● What the task asks: For the entries below, print exactly the lines between the line holding "via the terminal." and the line holding "## Guide to writing mathematical proofs", inclusive, and nothing else.

● Extracted information:

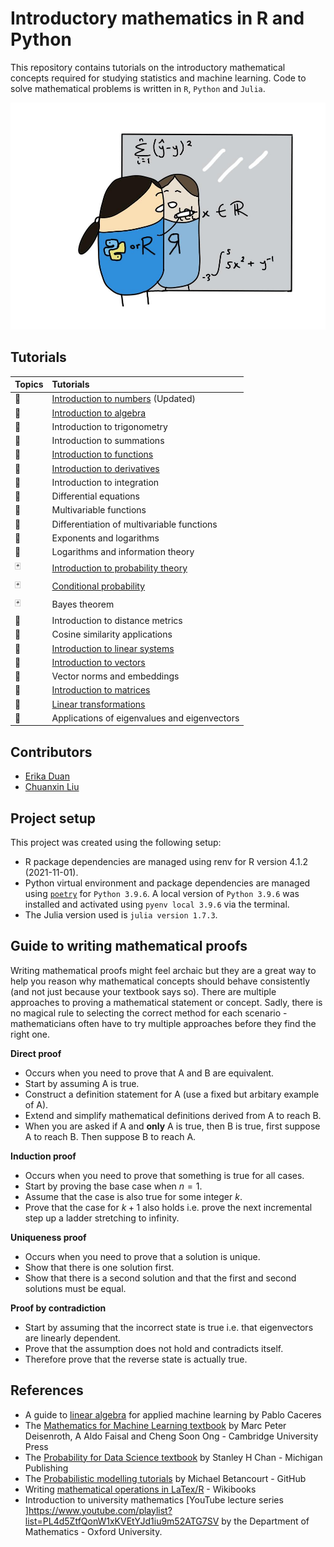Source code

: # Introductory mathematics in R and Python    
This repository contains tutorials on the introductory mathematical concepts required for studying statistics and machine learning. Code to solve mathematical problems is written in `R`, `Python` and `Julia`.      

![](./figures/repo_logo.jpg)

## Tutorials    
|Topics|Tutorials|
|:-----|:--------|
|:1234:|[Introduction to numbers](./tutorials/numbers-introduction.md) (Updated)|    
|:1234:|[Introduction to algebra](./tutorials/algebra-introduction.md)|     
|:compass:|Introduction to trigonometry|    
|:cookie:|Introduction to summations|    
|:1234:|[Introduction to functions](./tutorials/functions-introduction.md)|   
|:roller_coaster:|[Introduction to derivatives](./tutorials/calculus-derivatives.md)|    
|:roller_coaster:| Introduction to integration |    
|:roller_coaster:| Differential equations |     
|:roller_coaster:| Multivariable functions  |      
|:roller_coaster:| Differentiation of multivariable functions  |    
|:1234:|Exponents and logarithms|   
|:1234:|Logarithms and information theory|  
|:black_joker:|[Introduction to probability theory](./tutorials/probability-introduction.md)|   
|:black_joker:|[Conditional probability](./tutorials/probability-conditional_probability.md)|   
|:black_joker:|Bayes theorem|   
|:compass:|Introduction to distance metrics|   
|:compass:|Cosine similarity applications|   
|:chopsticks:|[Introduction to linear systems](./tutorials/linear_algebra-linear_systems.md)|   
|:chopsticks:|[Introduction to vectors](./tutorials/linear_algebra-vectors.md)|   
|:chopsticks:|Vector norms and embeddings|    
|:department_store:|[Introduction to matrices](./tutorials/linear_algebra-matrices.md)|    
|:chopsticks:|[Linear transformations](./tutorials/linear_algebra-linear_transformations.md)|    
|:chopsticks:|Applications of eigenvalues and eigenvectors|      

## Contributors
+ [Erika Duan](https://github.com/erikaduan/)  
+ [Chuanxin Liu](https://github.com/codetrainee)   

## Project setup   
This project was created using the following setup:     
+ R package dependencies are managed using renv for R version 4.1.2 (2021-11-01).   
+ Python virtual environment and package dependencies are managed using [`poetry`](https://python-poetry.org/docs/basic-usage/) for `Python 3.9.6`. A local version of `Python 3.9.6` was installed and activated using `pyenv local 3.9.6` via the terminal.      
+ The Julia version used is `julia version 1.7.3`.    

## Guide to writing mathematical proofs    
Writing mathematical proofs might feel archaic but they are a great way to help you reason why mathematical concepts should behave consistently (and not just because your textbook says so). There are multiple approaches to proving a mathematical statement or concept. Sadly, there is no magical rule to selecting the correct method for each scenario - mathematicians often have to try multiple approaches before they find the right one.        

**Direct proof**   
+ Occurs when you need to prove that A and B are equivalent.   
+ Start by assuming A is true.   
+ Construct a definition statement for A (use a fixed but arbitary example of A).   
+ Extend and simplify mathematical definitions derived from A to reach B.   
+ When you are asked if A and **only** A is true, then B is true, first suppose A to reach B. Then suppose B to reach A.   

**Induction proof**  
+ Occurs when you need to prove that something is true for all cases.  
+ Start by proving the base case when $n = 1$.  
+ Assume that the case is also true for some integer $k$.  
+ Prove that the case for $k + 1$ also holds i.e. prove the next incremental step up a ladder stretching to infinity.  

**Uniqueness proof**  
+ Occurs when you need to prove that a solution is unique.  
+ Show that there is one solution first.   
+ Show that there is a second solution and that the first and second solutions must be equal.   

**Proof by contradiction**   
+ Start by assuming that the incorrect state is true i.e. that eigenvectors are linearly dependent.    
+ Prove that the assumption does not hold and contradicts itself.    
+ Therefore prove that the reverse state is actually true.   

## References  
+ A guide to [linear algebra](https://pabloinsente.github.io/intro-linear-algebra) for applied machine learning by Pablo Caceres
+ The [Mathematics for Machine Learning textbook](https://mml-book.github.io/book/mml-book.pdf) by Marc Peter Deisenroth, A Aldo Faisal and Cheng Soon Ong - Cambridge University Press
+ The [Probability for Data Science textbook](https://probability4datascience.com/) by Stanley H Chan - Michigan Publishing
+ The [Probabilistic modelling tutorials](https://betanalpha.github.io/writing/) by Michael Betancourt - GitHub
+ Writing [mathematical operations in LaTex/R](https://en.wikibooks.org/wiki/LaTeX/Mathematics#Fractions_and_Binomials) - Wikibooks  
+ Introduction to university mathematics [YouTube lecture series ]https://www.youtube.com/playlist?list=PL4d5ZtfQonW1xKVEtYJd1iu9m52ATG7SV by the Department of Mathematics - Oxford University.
...
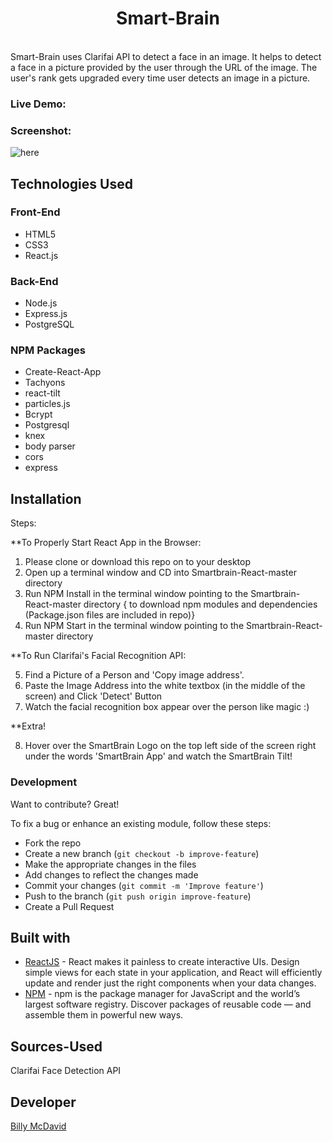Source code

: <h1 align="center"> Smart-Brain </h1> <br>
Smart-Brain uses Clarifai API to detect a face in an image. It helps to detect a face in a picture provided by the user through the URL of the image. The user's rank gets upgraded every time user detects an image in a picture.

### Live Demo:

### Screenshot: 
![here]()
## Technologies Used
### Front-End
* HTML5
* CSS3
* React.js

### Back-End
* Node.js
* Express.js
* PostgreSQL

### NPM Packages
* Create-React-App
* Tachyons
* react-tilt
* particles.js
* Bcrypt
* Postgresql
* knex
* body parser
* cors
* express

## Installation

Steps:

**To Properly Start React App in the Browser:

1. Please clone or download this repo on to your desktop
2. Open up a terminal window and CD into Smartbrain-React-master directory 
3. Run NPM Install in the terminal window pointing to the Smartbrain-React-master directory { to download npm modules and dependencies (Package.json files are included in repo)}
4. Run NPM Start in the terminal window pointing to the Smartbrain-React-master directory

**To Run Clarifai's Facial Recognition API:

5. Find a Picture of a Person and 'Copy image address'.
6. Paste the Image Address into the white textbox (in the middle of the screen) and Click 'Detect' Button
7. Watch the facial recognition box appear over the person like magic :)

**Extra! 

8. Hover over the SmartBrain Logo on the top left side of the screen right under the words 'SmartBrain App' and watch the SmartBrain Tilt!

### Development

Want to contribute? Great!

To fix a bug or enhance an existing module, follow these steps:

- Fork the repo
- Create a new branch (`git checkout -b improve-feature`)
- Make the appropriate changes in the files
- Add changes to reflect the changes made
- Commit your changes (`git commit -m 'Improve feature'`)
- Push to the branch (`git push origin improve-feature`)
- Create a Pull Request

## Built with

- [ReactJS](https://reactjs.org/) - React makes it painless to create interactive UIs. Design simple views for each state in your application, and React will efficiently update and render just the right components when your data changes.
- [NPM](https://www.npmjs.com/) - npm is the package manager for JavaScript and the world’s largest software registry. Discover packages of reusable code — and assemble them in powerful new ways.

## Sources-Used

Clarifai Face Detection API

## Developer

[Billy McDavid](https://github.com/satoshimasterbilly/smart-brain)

● Answer to the problem:
+ Python virtual environment and package dependencies are managed using [`poetry`](https://python-poetry.org/docs/basic-usage/) for `Python 3.9.6`. A local version of `Python 3.9.6` was installed and activated using `pyenv local 3.9.6` via the terminal.      
+ The Julia version used is `julia version 1.7.3`.    

## Guide to writing mathematical proofs    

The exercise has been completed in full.